**Extracted data entries:**
--- START ---
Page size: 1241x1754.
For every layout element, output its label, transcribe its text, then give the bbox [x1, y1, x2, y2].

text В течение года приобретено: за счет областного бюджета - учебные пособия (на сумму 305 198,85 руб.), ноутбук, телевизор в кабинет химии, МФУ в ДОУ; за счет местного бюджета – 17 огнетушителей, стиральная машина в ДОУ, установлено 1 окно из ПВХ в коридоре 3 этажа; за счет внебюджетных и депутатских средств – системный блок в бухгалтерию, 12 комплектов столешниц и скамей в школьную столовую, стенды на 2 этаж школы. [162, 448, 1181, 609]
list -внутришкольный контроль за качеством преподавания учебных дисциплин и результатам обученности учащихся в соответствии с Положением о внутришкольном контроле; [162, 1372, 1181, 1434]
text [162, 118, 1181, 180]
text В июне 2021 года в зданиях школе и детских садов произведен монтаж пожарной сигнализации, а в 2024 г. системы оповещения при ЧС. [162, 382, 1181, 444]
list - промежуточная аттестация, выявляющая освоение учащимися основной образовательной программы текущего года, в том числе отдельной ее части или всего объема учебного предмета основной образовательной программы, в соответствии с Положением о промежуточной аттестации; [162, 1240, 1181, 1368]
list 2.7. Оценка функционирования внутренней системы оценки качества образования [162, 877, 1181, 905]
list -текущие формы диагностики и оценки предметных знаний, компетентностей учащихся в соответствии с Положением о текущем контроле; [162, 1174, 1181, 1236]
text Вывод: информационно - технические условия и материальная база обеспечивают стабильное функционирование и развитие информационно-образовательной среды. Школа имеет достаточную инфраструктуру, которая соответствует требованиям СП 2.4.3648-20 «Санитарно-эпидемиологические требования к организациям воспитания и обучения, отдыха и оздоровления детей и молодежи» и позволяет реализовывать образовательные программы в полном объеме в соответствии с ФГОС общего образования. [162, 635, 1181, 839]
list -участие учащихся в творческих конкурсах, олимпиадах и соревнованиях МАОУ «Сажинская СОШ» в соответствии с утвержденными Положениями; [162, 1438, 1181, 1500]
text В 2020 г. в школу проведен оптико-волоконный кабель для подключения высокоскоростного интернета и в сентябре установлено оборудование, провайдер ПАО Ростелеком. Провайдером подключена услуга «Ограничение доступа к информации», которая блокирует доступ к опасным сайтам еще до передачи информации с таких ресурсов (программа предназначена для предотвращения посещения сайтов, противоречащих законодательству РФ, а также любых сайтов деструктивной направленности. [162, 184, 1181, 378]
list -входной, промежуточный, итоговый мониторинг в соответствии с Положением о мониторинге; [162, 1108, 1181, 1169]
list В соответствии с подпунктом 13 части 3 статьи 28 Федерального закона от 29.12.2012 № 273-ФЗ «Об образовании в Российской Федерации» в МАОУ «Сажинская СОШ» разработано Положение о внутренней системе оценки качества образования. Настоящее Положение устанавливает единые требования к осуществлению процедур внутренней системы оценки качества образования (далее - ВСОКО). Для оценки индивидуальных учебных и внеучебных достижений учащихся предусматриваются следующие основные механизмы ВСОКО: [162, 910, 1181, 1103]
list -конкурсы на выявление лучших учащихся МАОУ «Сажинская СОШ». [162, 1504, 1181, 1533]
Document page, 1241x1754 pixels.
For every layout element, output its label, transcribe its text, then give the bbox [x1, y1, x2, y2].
--- END ---
**PROMPT:** Every line of the records that includes the word "внутренней" should be gathered.

**SOLUTION TO THE PROBLEM:**
list 2.7. Оценка функционирования внутренней системы оценки качества образования [162, 877, 1181, 905]
list В соответствии с подпунктом 13 части 3 статьи 28 Федерального закона от 29.12.2012 № 273-ФЗ «Об образовании в Российской Федерации» в МАОУ «Сажинская СОШ» разработано Положение о внутренней системе оценки качества образования. Настоящее Положение устанавливает единые требования к осуществлению процедур внутренней системы оценки качества образования (далее - ВСОКО). Для оценки индивидуальных учебных и внеучебных достижений учащихся предусматриваются следующие основные механизмы ВСОКО: [162, 910, 1181, 1103]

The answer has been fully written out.